I realized I hadn't given a lot of time to the metrics for the model fits. It turns out that they aren't really very informative -- errors are correlated so metrics like R squared tend not to show which model is worse. In fact, the adjusted R squared for the information transfer model (ITM) is 0.999 for both the monetary base including reserves (MB) and currency component (M0) versions. True it is "only" 0.9 for the quantity theory of money (QTM) where P = k M0 and 0.75 for a constant (P = k), but therein lies the problem. However residuals tend to be a good metric and in this case tend to be a little more informative, so I'll present those.

First, here are the model fits to the price level (clockwise from top left: QTM, ITM constant κ [1], ITM M0 and ITM MB):

The residuals are given here (color coded to the graphs above):

The mean residual fractional error is 0.03 for the ITM M0 model, 0.04 for the ITM MB model, 0.10 for the ITM constant κ model and 0.37 for the QTM (horizontal lines). Basically, anyone who takes the quantity theory of money seriously should take the ITM even more seriously, but that isn't saying much except to hard core monetarists.

Here are the errors for the ITM MB and ITM M0 models blown up and put on a linear scale:

You can see that the recent QE is the only obvious reason to reject the ITM MB model -- otherwise the errors are really close to each other [2]. But then the recent QE is the major reason MB differs from M0! Fitting the recent years makes the years in 70s and 80s worse in the MB version of the ITM than the M0 version.

Still, the errors are correlated. They don't seem to have any particular relation to recessions. There are two periods of especially low error that are associated with economic booms (the late 60s and late 90s) and the period of high inflation from the 70s and 80s is associated with the largest persistent error. However, the ITM M0 version doesn't sustain 5% errors for very long.

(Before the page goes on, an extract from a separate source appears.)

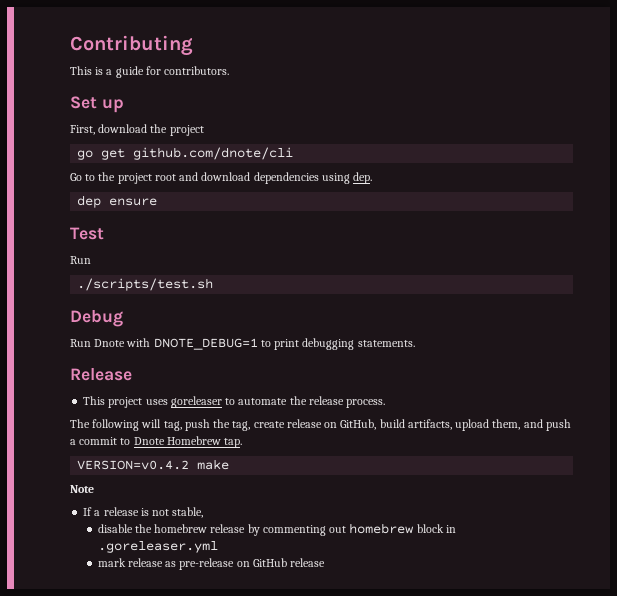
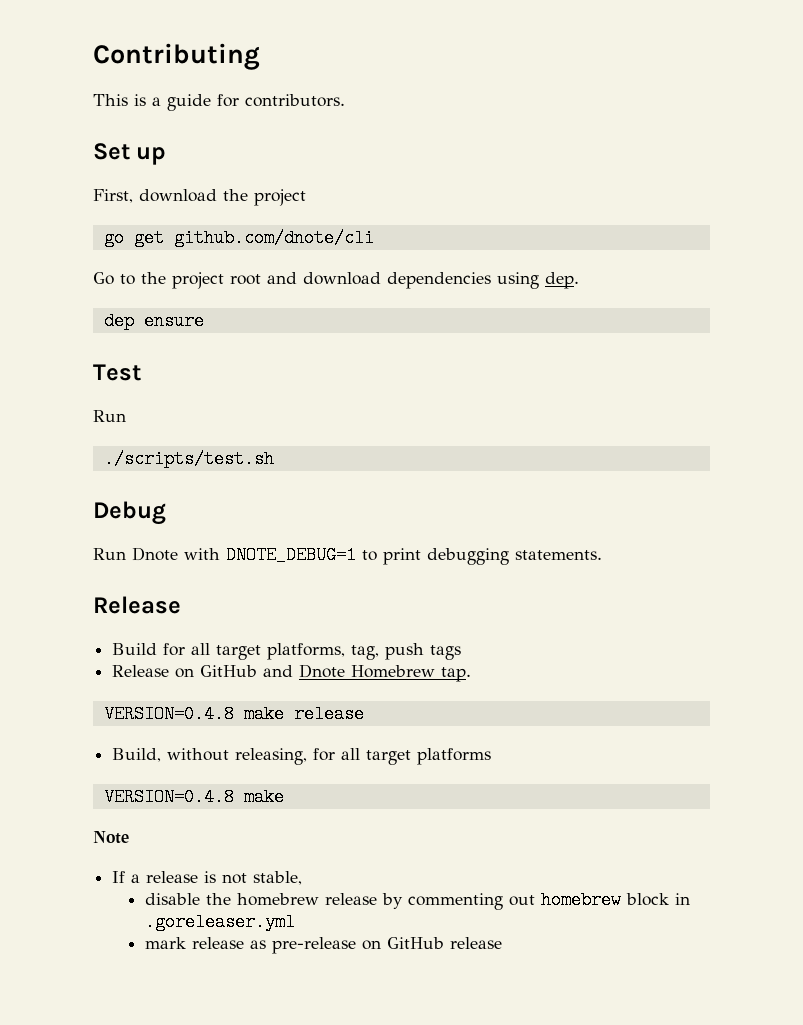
[83,396,386,408] [70,419,571,431] [70,436,243,448] [77,460,190,470] This project uses goreleaser to automate the release process. // The following will tag, push the tag, create release on GitHub, build artifacts, upload them, and push a commit to Dnote Homebrew tap. // VERSION=v0.4.2 -> [112,643,462,660] [112,664,472,682] [103,705,364,723] [112,748,492,765] [103,788,234,806] Build for all target platforms, tag, push tags // Release on GitHub and Dnote Homebrew tap. // VERSION=0.4.8 make release // Build, without releasing, for all target platforms // VERSION=0.4.8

[1] Constant κ uses the same function as the M0 and MB models P ~ (1/κ) M0^(1/κ - 1), but keeps κ constant.

[2] Trying to match the derivative (inflation rate) will give an additional reason to accept the ITM M0 version over the MB version.

Jason you write:

ReplyDelete"In fact, the adjusted R squared for the information transfer model (ITM) is 0.999 for both the monetary base including reserves (MB) and currency component (M0) versions. True it is "only" 0.9 for the quantity theory of money (QTM) where P = k M0 and 0.75 for a constant (P = k), but therein lies the problem."

Did you really mean to write "P = k" for the last one? Since you write about a "constant k" ITM later. So the four models you mention here are

1. ITM with MB

2. ITM with M0

3. QTM

4. P = k

But then in your first figure (the four charts) we have

1. QTM

2. ITM M0 (constant k)

3. ITM M0 (non-constant k)

4. ITM MB (non-constant k)

Those two sets seem to match up (although in different orders), except for the "P = k" part. All four match up if I ignore "P = k" and instead call that "constant k." A typo?

When you say "the errors are correlated" do you mean in time? I.e that the error sequence, for any one particular model, has a non-delta function auto-correlation (i.e. it isn't white noise)?

Actually the P= k (P ~ constant) was kind of a joke. The R^2 for a model that says the price level doesn't change is 0.75 ... Which means R^2 isn't a real useful metric here.

DeleteAnd yes, the errors are temporally correlated so the residuals aren't white noise. If the error on the previous point is > x then it is likely the next point is > x.